# Source information
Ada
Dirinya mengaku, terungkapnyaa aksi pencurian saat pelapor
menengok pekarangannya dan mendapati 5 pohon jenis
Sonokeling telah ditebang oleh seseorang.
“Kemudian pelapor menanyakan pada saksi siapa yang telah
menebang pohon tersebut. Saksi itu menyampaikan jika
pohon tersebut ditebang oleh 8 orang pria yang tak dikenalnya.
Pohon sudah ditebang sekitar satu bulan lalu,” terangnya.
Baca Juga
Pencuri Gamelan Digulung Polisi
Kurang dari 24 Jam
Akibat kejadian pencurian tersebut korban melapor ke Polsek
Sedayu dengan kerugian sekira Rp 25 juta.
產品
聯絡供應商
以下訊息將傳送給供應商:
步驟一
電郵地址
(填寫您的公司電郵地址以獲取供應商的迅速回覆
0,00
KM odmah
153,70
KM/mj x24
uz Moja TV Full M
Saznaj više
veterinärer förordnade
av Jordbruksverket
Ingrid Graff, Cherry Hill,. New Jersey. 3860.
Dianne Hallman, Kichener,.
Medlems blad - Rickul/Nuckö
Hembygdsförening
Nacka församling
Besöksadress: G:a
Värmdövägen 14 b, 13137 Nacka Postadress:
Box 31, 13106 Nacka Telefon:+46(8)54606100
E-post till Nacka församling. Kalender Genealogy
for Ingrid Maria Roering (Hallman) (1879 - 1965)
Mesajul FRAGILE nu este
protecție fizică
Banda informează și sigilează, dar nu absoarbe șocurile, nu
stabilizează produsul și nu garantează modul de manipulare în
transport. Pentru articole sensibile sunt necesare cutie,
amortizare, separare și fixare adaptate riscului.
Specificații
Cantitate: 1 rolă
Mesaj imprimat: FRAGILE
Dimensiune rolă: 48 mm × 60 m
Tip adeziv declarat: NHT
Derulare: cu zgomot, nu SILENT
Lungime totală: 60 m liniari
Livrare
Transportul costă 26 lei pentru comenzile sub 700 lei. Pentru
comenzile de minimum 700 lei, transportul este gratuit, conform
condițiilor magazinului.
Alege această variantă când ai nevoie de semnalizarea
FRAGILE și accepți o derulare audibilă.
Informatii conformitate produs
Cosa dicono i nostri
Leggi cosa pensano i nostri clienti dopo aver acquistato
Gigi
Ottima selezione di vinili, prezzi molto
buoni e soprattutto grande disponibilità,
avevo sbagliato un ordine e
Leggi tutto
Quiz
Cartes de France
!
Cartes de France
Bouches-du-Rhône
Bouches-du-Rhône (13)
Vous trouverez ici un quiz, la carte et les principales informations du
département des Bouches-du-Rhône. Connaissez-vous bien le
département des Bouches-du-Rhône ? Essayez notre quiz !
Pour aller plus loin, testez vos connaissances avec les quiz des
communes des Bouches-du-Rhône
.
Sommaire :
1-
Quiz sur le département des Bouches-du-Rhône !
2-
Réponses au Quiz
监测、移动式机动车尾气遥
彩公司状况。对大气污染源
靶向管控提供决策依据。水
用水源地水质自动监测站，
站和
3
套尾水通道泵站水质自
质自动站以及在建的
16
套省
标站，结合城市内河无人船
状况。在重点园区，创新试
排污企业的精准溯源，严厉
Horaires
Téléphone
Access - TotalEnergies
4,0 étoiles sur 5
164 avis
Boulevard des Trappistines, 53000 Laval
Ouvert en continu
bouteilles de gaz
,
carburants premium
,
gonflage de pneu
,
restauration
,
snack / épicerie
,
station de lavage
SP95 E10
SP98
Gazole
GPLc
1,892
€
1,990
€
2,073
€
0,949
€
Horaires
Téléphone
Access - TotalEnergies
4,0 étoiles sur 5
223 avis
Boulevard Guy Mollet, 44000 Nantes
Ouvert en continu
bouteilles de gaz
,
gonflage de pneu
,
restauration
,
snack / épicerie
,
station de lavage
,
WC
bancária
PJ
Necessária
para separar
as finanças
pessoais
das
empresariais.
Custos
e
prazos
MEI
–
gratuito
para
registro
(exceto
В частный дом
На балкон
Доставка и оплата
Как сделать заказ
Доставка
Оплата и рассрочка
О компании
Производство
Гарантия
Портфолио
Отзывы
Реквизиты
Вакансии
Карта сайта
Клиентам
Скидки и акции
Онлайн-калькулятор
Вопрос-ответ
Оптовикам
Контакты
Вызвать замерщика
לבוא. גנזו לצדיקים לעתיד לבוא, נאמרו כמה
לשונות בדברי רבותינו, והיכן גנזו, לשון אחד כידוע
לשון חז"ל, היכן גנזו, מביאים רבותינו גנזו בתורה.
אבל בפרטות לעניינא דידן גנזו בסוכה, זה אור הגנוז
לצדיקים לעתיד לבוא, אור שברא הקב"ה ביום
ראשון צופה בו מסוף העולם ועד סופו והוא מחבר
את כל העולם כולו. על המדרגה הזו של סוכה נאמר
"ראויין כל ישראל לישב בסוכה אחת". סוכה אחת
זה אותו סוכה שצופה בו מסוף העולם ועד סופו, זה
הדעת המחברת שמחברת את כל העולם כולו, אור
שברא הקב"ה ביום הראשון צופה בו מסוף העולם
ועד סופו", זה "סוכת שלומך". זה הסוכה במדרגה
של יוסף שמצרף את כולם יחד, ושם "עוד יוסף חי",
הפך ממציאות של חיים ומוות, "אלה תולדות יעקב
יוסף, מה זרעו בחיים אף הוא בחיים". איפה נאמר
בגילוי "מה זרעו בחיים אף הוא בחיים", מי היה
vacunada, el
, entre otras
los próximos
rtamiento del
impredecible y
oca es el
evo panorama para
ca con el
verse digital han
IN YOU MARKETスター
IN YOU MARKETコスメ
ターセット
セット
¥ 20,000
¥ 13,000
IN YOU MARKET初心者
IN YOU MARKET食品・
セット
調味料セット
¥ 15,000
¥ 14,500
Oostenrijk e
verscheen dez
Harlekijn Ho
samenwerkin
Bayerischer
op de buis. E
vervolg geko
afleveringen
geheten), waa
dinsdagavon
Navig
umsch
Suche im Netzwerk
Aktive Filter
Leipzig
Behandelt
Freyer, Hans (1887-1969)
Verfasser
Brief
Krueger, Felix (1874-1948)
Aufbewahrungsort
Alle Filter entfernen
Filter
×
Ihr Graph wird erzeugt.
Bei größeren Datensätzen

# Work task
Copy every line of the records above, starting with the first, up to and including the line containing "Bouches-du-Rhône (13)".

# Answer to the problem
Ada
Dirinya mengaku, terungkapnyaa aksi pencurian saat pelapor
menengok pekarangannya dan mendapati 5 pohon jenis
Sonokeling telah ditebang oleh seseorang.
“Kemudian pelapor menanyakan pada saksi siapa yang telah
menebang pohon tersebut. Saksi itu menyampaikan jika
pohon tersebut ditebang oleh 8 orang pria yang tak dikenalnya.
Pohon sudah ditebang sekitar satu bulan lalu,” terangnya.
Baca Juga
Pencuri Gamelan Digulung Polisi
Kurang dari 24 Jam
Akibat kejadian pencurian tersebut korban melapor ke Polsek
Sedayu dengan kerugian sekira Rp 25 juta.
產品
聯絡供應商
以下訊息將傳送給供應商:
步驟一
電郵地址
(填寫您的公司電郵地址以獲取供應商的迅速回覆
0,00
KM odmah
153,70
KM/mj x24
uz Moja TV Full M
Saznaj više
veterinärer förordnade
av Jordbruksverket
Ingrid Graff, Cherry Hill,. New Jersey. 3860.
Dianne Hallman, Kichener,.
Medlems blad - Rickul/Nuckö
Hembygdsförening
Nacka församling
Besöksadress: G:a
Värmdövägen 14 b, 13137 Nacka Postadress:
Box 31, 13106 Nacka Telefon:+46(8)54606100
E-post till Nacka församling. Kalender Genealogy
for Ingrid Maria Roering (Hallman) (1879 - 1965)
Mesajul FRAGILE nu este
protecție fizică
Banda informează și sigilează, dar nu absoarbe șocurile, nu
stabilizează produsul și nu garantează modul de manipulare în
transport. Pentru articole sensibile sunt necesare cutie,
amortizare, separare și fixare adaptate riscului.
Specificații
Cantitate: 1 rolă
Mesaj imprimat: FRAGILE
Dimensiune rolă: 48 mm × 60 m
Tip adeziv declarat: NHT
Derulare: cu zgomot, nu SILENT
Lungime totală: 60 m liniari
Livrare
Transportul costă 26 lei pentru comenzile sub 700 lei. Pentru
comenzile de minimum 700 lei, transportul este gratuit, conform
condițiilor magazinului.
Alege această variantă când ai nevoie de semnalizarea
FRAGILE și accepți o derulare audibilă.
Informatii conformitate produs
Cosa dicono i nostri
Leggi cosa pensano i nostri clienti dopo aver acquistato
Gigi
Ottima selezione di vinili, prezzi molto
buoni e soprattutto grande disponibilità,
avevo sbagliato un ordine e
Leggi tutto
Quiz
Cartes de France
!
Cartes de France
Bouches-du-Rhône
Bouches-du-Rhône (13)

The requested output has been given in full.